Down to the last line, output the records below exactly.

Document structure recognition data:
# # #

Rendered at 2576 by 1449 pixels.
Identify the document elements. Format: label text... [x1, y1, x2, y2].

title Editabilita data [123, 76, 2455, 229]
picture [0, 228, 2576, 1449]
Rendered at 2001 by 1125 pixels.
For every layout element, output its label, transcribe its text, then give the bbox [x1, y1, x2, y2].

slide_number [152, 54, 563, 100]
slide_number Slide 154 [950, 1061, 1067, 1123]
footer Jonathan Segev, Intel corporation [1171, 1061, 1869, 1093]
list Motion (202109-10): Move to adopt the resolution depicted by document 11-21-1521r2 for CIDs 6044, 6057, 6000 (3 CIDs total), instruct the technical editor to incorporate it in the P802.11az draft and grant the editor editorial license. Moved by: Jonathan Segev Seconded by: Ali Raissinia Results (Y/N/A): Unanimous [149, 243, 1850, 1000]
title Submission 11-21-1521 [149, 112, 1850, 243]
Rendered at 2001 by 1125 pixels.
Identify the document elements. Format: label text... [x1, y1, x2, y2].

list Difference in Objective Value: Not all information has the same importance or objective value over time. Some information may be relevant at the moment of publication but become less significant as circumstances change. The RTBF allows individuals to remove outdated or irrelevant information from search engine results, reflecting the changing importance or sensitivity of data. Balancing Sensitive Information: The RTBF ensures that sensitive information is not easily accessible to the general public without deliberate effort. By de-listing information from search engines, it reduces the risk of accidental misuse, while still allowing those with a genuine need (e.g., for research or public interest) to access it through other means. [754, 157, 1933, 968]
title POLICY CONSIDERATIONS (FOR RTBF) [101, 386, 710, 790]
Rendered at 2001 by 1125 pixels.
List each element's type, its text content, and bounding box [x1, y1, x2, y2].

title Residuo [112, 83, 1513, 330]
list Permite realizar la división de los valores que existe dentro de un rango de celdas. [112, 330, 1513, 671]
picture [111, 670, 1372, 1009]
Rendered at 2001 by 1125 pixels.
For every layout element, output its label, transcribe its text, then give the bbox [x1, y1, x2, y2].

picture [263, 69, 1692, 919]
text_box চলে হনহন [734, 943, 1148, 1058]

# # #

SOLUTION TO THE PROBLEM
Rendered at 2576 by 1449 pixels.
Identify the document elements. Format: label text... [x1, y1, x2, y2].

title Editabilita data [123, 76, 2455, 229]
picture [0, 228, 2576, 1449]
Rendered at 2001 by 1125 pixels.
For every layout element, output its label, transcribe its text, then give the bbox [x1, y1, x2, y2].

slide_number [152, 54, 563, 100]
slide_number Slide 154 [950, 1061, 1067, 1123]
footer Jonathan Segev, Intel corporation [1171, 1061, 1869, 1093]
list Motion (202109-10): Move to adopt the resolution depicted by document 11-21-1521r2 for CIDs 6044, 6057, 6000 (3 CIDs total), instruct the technical editor to incorporate it in the P802.11az draft and grant the editor editorial license. Moved by: Jonathan Segev Seconded by: Ali Raissinia Results (Y/N/A): Unanimous [149, 243, 1850, 1000]
title Submission 11-21-1521 [149, 112, 1850, 243]
Rendered at 2001 by 1125 pixels.
Identify the document elements. Format: label text... [x1, y1, x2, y2].

list Difference in Objective Value: Not all information has the same importance or objective value over time. Some information may be relevant at the moment of publication but become less significant as circumstances change. The RTBF allows individuals to remove outdated or irrelevant information from search engine results, reflecting the changing importance or sensitivity of data. Balancing Sensitive Information: The RTBF ensures that sensitive information is not easily accessible to the general public without deliberate effort. By de-listing information from search engines, it reduces the risk of accidental misuse, while still allowing those with a genuine need (e.g., for research or public interest) to access it through other means. [754, 157, 1933, 968]
title POLICY CONSIDERATIONS (FOR RTBF) [101, 386, 710, 790]
Rendered at 2001 by 1125 pixels.
List each element's type, its text content, and bounding box [x1, y1, x2, y2].

title Residuo [112, 83, 1513, 330]
list Permite realizar la división de los valores que existe dentro de un rango de celdas. [112, 330, 1513, 671]
picture [111, 670, 1372, 1009]
Rendered at 2001 by 1125 pixels.
For every layout element, output its label, transcribe its text, then give the bbox [x1, y1, x2, y2].

picture [263, 69, 1692, 919]
text_box চলে হনহন [734, 943, 1148, 1058]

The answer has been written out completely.